Figure 7. CDK5 differentially disrupts somatodendritic cargo trafficking and microtubule polarity in a temporally specific manner, and regulates dynein activation and axonal microtubule polarity.
(A) Kymographs of TfR motion in 7 DIV rat hippocampal neurons in the presence of the dynein inhibitor ciliobrevin D. Individual runs highlighted to the right: runs shown in pink, axon in light green and AIS, as determined by co-expression of NaV II–III, in dark green. Yellow arrow marks the same run on both the kymograph and the cartoon.
(B) Quantification of the density of TfR puncta in the AIS or the axon with short-term dynein inhibition with ciliobrevin D in 7 DIV rat hippocampal neurons as in (A).
(C) Kymograph of EB3 motion in the axons of 7 DIV rat hippocampal neurons expressing mCherry-EB3 after 1.5–3 hours of dynein inhibition with ciliobrevin D. Schematic below highlights all anterograde-directed EB3 comets in axons (black), and any visible retrograde-directed EB3 comets (one, green).
(D) Quantification of the percent of TfR puncta rebounding from and passing through the AIS/axon boundary with expression and exposure to various CDK5 and dynein activators and inhibitors in 7 DIV rat hippocampal neurons (from Figures 4–5, 7).
(E) AnkG (green) and CDK5/p35 (orange) localize to the neuronal membrane in the AIS. Ndel1 (yellow) binds to AnkG at the membrane, until phosphorylation by CDK5 causes it to release. Phosphorylated Ndel1 binds to Lis1 (blue) in a 2:2 ratio, which then recruits dynein (red). The Ndel1/Lis1/dynein complex engages the microtubule (purple), initiating retrograde-directed axonal transport. This activation can also occur at the membrane, activating cortical dynein.
(F) Axonal microtubules are uniformly oriented with their plus-ends out, while microtubules in the soma are regulated differently. Minus-end-out microtubules that enter the axon from the soma are returned to the soma by the actions of dynein attached to correctly polarized microtubules. Plus-end-out microtubules that enter the axon are propelled forward and permitted to stay in the axon.

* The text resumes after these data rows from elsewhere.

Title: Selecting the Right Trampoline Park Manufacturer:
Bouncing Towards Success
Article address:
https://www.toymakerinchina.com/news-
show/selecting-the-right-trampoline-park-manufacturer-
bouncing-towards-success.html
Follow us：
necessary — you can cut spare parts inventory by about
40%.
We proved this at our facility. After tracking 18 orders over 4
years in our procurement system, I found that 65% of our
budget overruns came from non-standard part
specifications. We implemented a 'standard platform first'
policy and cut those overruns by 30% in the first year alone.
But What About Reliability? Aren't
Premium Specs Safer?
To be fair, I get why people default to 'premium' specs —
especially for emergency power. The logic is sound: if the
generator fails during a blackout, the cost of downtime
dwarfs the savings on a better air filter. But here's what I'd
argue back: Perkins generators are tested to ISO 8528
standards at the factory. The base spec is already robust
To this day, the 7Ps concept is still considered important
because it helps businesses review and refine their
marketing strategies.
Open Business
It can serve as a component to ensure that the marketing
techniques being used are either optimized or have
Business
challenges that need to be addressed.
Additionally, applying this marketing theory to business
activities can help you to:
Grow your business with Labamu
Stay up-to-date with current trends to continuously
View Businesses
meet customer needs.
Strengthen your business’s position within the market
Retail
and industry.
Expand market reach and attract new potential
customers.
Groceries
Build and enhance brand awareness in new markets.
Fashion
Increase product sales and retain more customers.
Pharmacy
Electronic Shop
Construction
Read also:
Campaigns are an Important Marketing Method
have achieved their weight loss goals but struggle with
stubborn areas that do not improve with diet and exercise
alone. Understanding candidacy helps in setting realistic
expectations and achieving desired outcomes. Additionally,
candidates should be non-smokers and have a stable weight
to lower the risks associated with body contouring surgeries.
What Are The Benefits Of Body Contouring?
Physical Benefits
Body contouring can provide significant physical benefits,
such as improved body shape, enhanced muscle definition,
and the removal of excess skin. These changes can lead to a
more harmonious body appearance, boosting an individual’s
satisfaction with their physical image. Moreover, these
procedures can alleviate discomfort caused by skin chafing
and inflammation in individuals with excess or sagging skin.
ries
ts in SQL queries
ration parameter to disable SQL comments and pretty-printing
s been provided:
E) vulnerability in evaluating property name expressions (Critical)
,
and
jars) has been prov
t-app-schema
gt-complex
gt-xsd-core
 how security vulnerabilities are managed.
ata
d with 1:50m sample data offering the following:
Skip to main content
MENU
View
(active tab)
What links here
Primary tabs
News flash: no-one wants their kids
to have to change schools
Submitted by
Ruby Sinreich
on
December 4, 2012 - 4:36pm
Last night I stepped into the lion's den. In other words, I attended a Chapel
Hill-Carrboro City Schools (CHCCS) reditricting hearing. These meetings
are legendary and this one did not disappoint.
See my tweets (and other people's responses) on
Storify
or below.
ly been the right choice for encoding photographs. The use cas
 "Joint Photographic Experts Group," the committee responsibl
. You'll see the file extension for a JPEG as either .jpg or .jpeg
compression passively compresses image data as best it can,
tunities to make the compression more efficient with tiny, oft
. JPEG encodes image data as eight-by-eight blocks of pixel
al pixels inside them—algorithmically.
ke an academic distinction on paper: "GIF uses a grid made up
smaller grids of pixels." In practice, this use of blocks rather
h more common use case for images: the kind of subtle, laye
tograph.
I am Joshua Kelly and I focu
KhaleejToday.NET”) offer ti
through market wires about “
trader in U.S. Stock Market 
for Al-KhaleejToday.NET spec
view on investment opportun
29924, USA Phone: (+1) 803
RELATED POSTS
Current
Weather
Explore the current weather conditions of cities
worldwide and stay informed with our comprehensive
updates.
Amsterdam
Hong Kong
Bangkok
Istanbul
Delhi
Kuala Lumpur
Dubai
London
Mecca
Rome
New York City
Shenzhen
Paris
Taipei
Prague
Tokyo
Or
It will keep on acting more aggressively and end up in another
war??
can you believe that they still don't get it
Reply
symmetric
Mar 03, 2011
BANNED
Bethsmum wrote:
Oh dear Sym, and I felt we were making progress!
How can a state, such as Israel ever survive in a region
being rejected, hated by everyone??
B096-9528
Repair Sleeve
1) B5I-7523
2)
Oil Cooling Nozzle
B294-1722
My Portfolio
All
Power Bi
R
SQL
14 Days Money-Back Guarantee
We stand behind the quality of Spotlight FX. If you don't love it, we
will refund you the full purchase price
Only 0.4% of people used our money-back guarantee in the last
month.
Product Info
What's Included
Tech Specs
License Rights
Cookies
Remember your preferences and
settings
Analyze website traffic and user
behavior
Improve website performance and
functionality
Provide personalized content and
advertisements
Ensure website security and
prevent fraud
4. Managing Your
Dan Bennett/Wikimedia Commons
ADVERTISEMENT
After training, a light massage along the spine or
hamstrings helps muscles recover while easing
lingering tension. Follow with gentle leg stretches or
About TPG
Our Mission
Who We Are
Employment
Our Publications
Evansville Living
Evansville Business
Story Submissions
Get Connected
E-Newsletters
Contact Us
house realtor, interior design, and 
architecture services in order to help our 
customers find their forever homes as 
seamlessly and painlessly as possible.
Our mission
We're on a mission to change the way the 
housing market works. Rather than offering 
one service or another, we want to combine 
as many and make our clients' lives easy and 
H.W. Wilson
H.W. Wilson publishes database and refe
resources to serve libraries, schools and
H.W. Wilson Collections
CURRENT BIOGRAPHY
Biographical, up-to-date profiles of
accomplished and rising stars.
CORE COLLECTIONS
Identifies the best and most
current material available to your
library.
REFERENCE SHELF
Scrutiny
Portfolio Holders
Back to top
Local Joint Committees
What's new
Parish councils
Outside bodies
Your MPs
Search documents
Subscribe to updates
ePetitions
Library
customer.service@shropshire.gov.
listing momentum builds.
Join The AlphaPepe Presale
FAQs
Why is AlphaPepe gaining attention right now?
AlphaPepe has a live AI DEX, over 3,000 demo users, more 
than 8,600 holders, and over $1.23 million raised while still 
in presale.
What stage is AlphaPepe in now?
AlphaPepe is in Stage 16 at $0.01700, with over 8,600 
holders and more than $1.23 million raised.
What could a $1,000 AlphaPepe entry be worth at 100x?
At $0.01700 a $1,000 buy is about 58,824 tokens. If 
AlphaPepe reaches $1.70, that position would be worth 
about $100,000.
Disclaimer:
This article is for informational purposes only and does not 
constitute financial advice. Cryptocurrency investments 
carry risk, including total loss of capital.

(G) Golgi bodies (burgundy) contain γ-tubulin (indigo) at the cis-Golgi membrane. The minus-end of microtubules are stabilized through interactions with the γ-tubulin at the axonal Golgi bodies.
Scale bar represents 10µm and 10 seconds (A) or 30 seconds (C). Graphs depict means ± SEM; n ≥ 20 neurons from at least three biological replicates. Values that differ significantly (one-way ANOVA with Tukey’s post-hoc test) are noted on graphs (****p < 0.0001).